◆ Text shown ◆
---+---
When I first got into film and TV I put actors on a pedestal.  It wasn’t until a bad experience I had with William Shatner that my bubble started the burst.  But a big part of enjoying entertainment, and music too, was seeing these people as larger than life and blurring the line between the roles they played and who they may have been in reality.  I guess it was inevitable as I get older it would be harder to maintain that illusion but everything about modern entertainment makes it that much harder to do.
---+---
◆ Record excerpts ◆
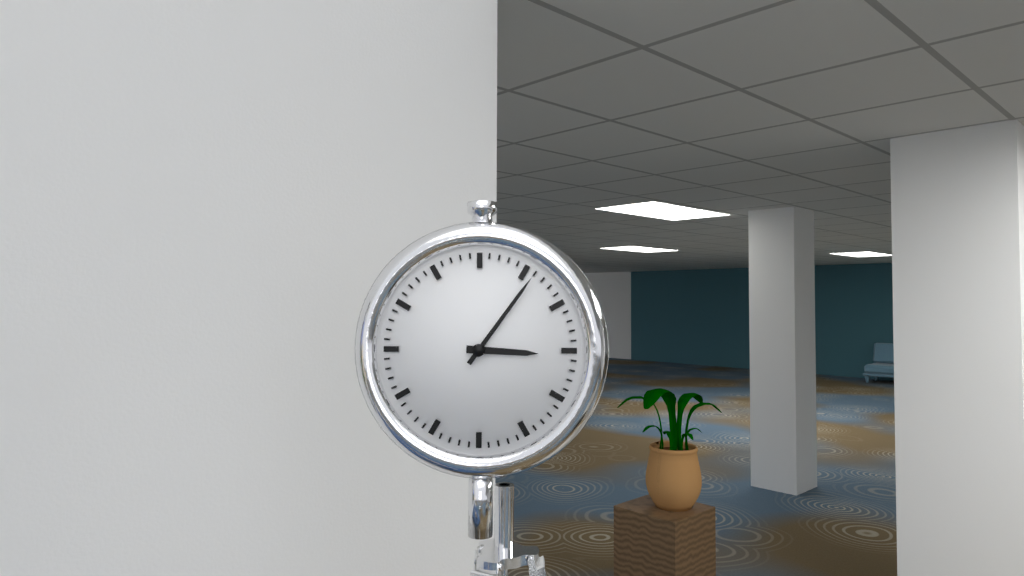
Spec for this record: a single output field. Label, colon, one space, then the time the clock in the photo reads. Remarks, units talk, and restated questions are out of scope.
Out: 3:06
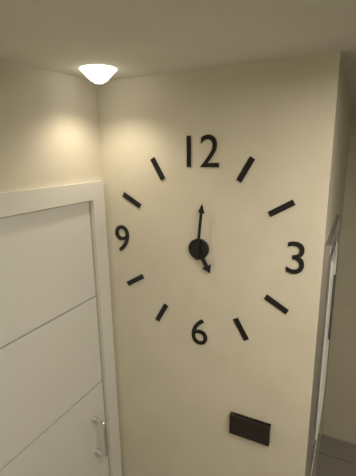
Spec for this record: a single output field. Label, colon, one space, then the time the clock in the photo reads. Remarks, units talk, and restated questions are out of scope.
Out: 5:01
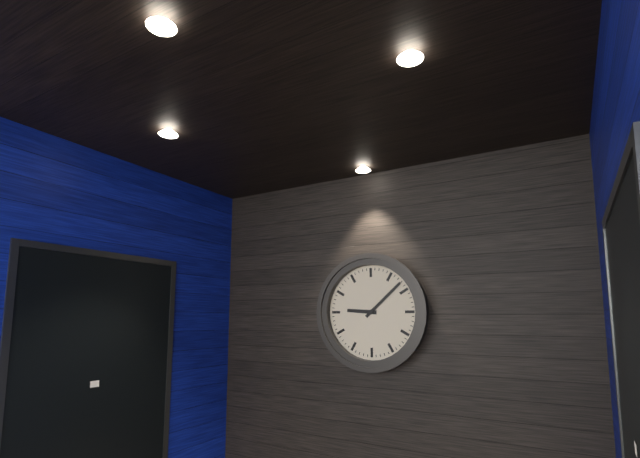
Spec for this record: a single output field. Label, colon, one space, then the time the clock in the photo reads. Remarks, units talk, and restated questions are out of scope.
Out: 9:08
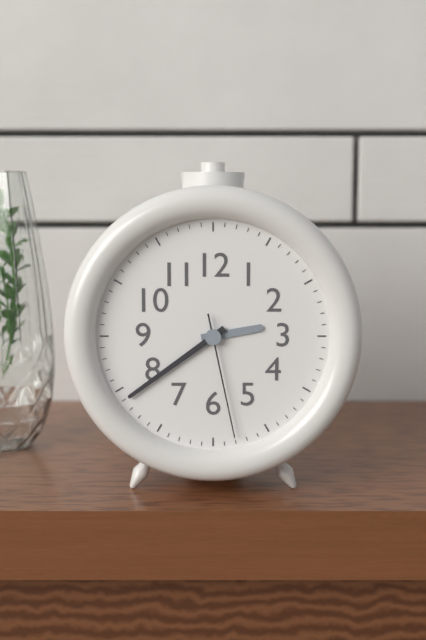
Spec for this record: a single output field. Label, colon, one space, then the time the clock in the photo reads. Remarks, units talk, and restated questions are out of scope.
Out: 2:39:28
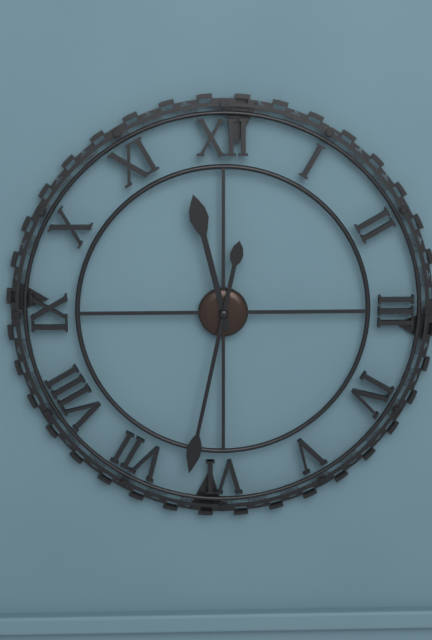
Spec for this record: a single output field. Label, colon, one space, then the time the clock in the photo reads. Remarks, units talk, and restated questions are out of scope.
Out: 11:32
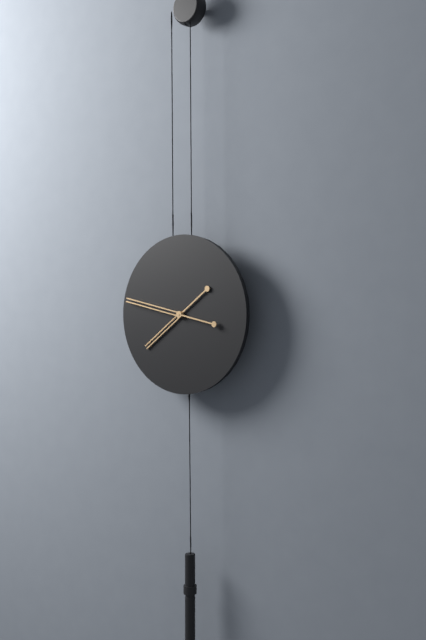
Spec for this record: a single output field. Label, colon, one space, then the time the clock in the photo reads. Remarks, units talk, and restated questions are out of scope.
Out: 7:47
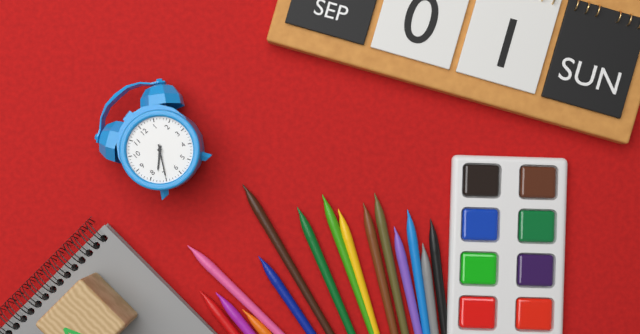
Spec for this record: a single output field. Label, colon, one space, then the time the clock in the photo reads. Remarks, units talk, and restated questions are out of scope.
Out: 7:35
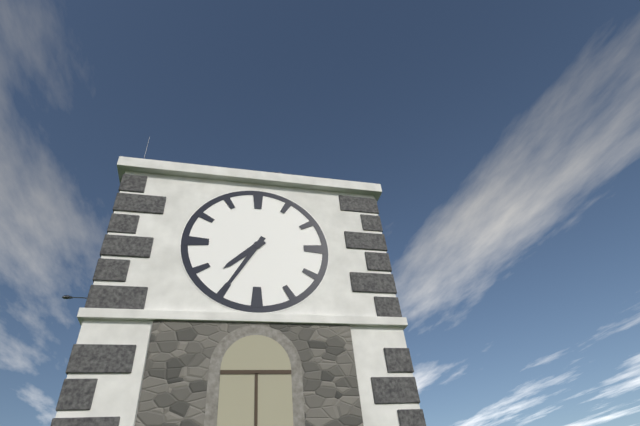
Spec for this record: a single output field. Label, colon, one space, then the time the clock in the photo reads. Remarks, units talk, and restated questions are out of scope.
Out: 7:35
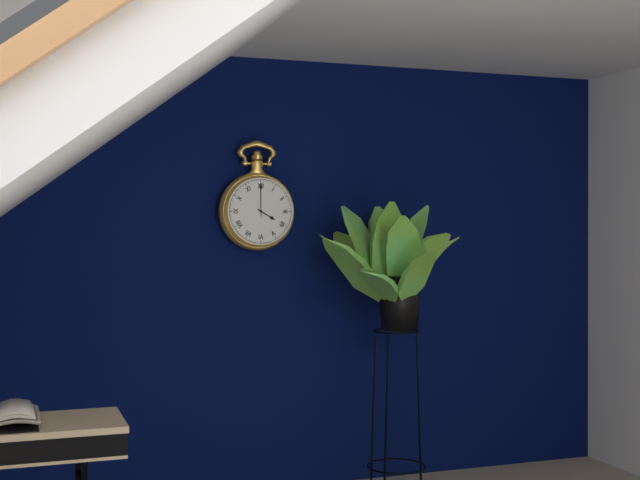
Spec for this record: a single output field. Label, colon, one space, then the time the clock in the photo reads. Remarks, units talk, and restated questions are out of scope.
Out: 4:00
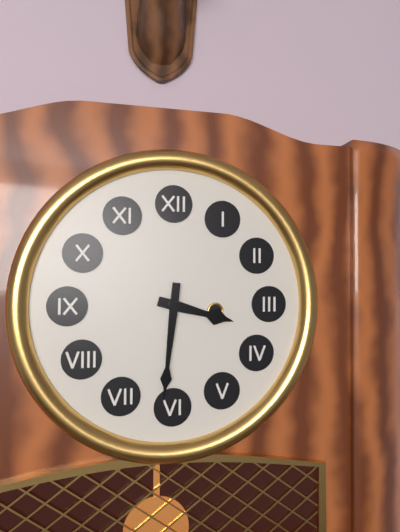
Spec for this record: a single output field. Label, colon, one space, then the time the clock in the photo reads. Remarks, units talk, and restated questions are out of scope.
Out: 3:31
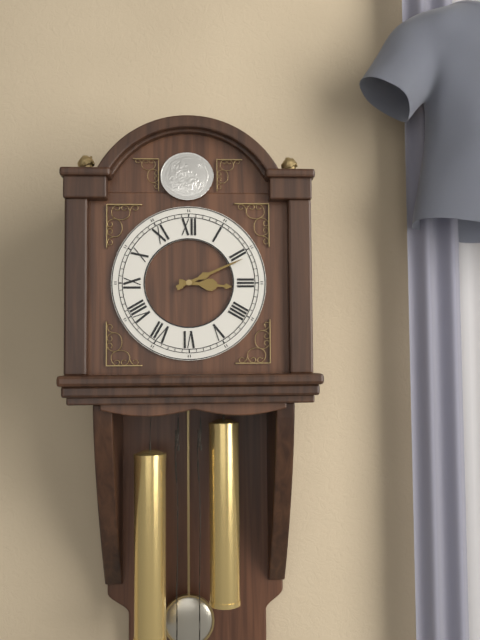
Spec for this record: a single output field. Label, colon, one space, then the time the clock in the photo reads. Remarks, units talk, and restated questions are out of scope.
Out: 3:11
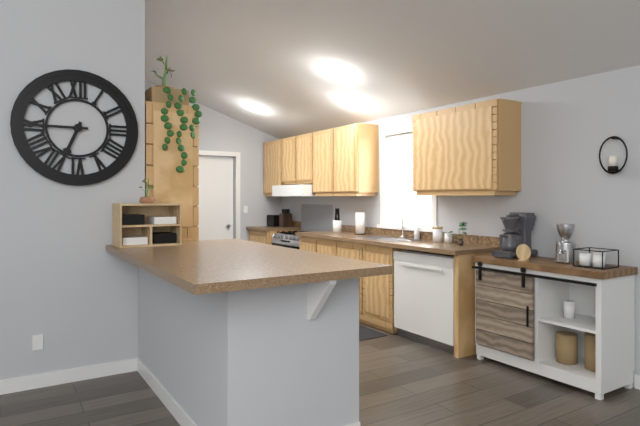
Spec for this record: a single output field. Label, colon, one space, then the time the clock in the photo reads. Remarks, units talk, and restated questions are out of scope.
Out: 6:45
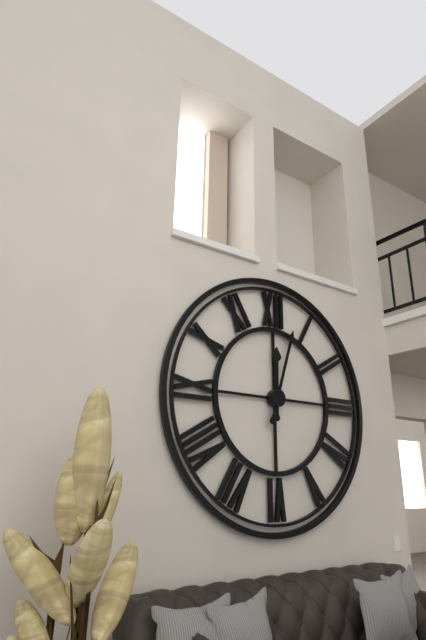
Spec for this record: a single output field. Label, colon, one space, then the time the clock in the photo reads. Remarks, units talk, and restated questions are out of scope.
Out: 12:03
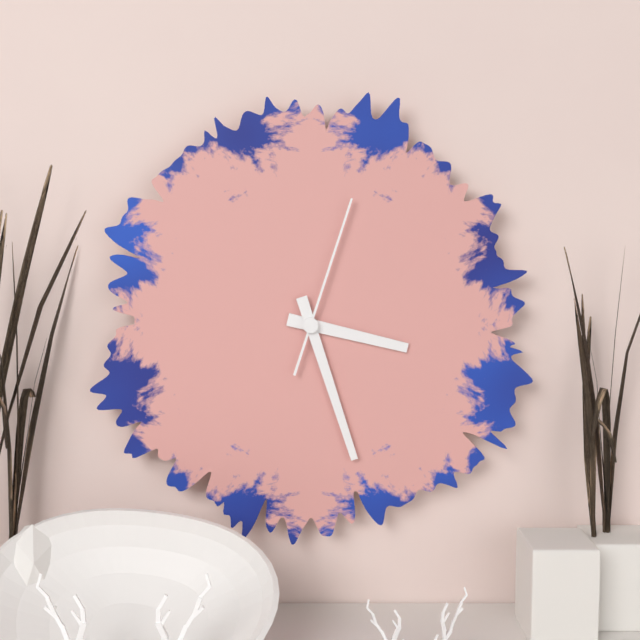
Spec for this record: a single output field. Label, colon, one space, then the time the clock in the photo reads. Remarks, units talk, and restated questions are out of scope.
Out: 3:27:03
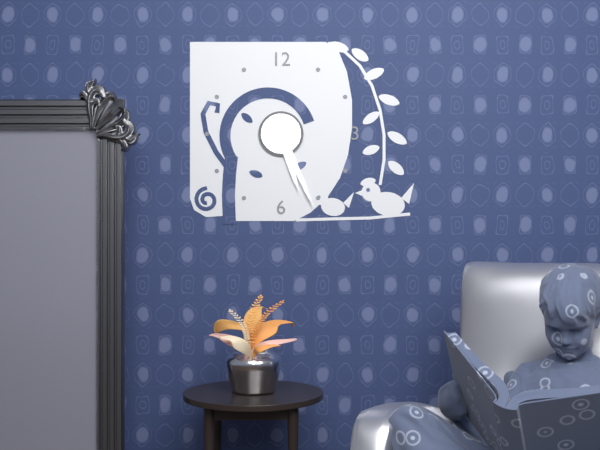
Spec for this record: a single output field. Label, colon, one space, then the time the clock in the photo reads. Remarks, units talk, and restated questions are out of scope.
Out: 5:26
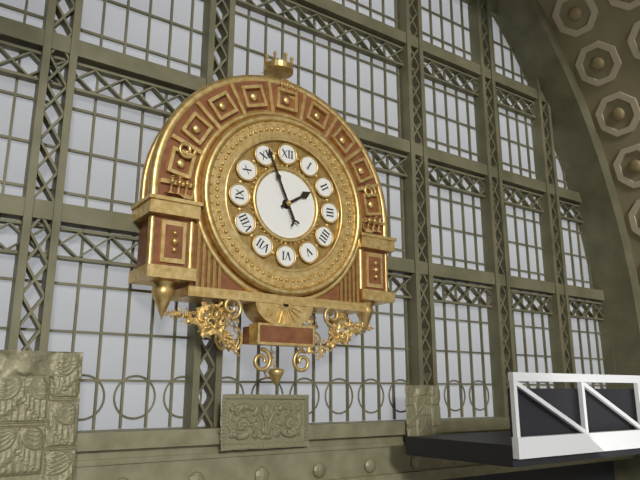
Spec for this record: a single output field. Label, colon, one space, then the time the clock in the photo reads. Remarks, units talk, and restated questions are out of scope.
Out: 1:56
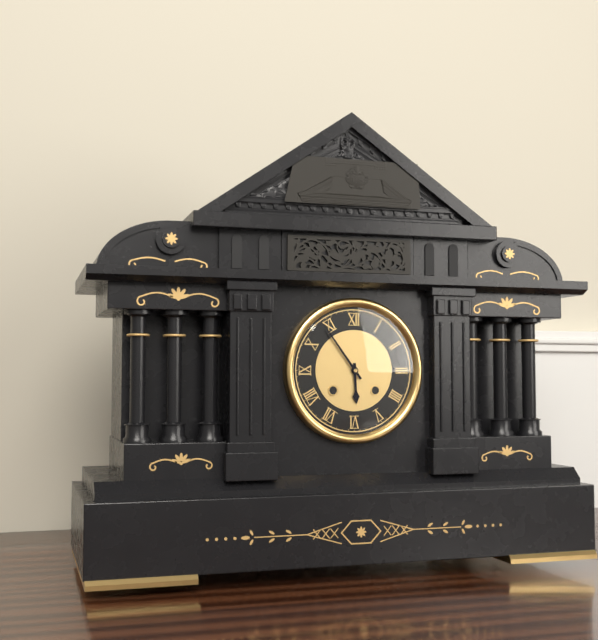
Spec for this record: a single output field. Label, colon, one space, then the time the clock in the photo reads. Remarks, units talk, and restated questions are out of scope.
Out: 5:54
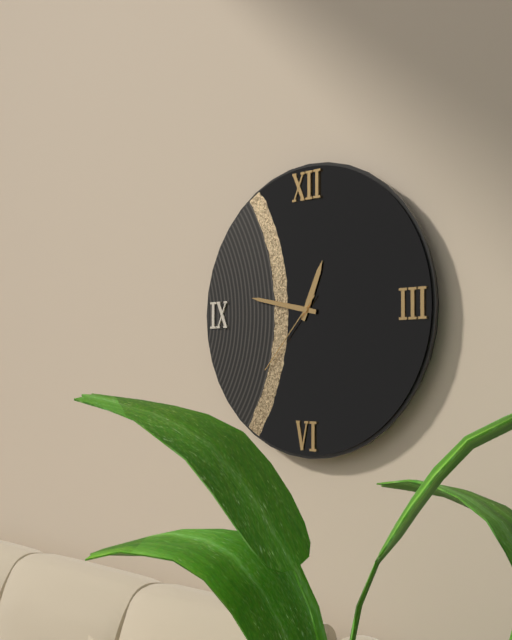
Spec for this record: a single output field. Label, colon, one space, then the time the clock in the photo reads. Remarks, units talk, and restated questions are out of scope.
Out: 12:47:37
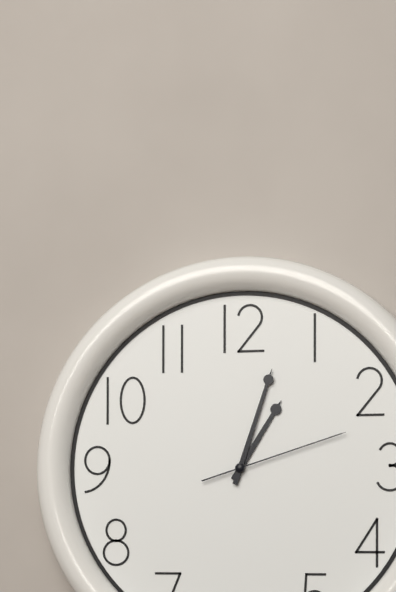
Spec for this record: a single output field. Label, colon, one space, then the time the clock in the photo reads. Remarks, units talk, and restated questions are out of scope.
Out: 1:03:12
---+---
◆ Things to do ◆
1. In the passage about actors on a pedestal, with whom did the writer have the bad experience?
2. Decide whether each statement agrees with the passage about actors on a pedestal: (a) The writer had a bad experience with William Shatner. (b) The writer says music had no part in the enjoyment. (c) The writer says modern entertainment makes the illusion easier to keep.
3. Extend the passage about actors on a pedestal, starting after its final sentence.

◆ Exercise results ◆
1. William Shatner.

2.
(a) Yes: "a bad experience I had with William Shatner"
(b) No: "a big part of enjoying entertainment, and music too, was seeing these people as larger than life"
(c) No: "everything about modern entertainment makes it that much harder to do"

3.
I guess you could say Once Upon a Time in Hollywood was musing on that topic, or long before that, Sunset Boulevard, but I think that it takes either a lot of naivete or a lot of courage to make films the old fashioned way, presenting a highly stylized, idealized filter upon reality.  It’s just been so long since things became more realistic, darker, grittier, that a lot of people feel that’s the way everything should be and if it’s not, well, it’s outdated, obsolete, or even offensive.  It’s just…in 2020, with the world as messed up as it is, I really want my entertainment as detached from it as possible.  No tats, piercings, F-bombs, lens-flare, shaky-cams, none of the stuff that was recently shoved into things like Star Trek: Picard as if it’s a necessary improvement.  I want escapism, and it looks like the only sure-fire way to do that is to reach back into entertainment’s past.

So thanks, Cecil B Demille.  Your work is still worth watching after all this time, at least to this old fossil.